A Winter project

Greetings! Once again I am demonstrating what the road to hell is paved with, by not actually updating this blog as intended. We are still here, still growing wildly aggressive vegetable and ornamental gardens, and still occasionally becoming entangled with the local wildlife, as we did last fall:

Swallowtail caterpillar

Late last October (the 28th to be exact, according to the time stamp on my iPhone photo) J discovered a Swallowtail caterpillar in the parsley. A hard frost was bearing down upon us, so J brought the caterpillar in, placed it in a box with sticks and lots of parsley (they will also eat dill), and convinced me to purchase a butterfly cage.

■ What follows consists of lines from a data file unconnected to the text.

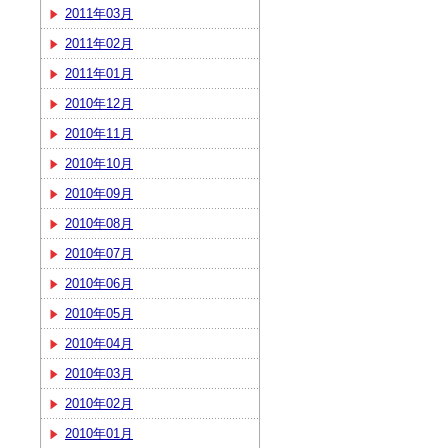
2011年03月
2011年02月
2011年01月
2010年12月
2010年11月
2010年10月
2010年09月
2010年08月
2010年07月
2010年06月
2010年05月
2010年04月
2010年03月
2010年02月
2010年01月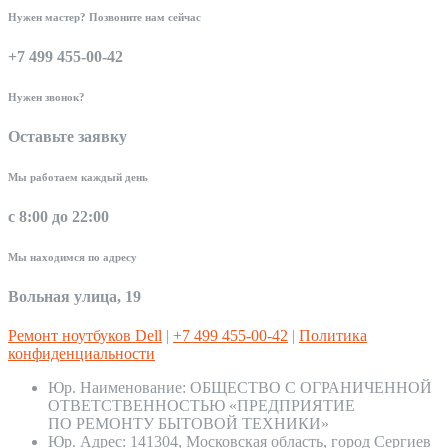
Нужен мастер? Позвоните нам сейчас
+7 499 455-00-42
Нужен звонок?
Оставьте заявку
Мы работаем каждый день
с 8:00 до 22:00
Мы находимся по адресу
Вольная улица, 19
Ремонт ноутбуков Dell
|
+7 499 455-00-42
|
Политика
конфиденциальности
Юр. Наименование:
ОБЩЕСТВО С ОГРАНИЧЕННОЙ
ОТВЕТСТВЕННОСТЬЮ «ПРЕДПРИЯТИЕ
ПО РЕМОНТУ БЫТОВОЙ ТЕХНИКИ»
Юр. Адрес:
141304, Московская область, город Сергиев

We named it Waldo, as in “Where’s Waldo?” because it was a small caterpillar in an enormous box filled with sticks and parsley and we often lost track of where it had wiggled off to.

Our crawly friend spun himself (herself?) into a chrysalis attached to a stick, and we placed it in the cage and hung it in the garage as J read that it was a decent place to overwinter them – away from drafts, but dark and cold enough to mimic what was going on outside.

In late April we brought the cage inside, hung it on the sun porch, and kept watch. Apparently, the chrysalis will lighten up as the butterfly gets closer to hatching, and we noticed that happening about a week ago. After a couple of days of no change, the chrysalis got dark again, which J insisted was a sign the butterfly was about to hatch (and I secretly thought it meant it was dead.)

Turns out, J was right:

Hello gorgeous!

….well, at least about the butterfly getting ready to hatch; turns out we were both wrong because according to the Interwebs, any Black Swallowtails that are more blue than yellow are actually female. She made her appearance yesterday. While Monarchs need a day or two (and some natural sugar, like an orange slice or a cotton ball soaked in sugar water for sustenance) to get their wings under them, Black Swallowtails have no time for such niceties. Walda washed her face, fluttered her wings a couple of times and took off for the rhododendron across the yard. I suspect we will not even get a thank you note, but to be fair, we stashed her in the garage in winter, which is poor host behavior.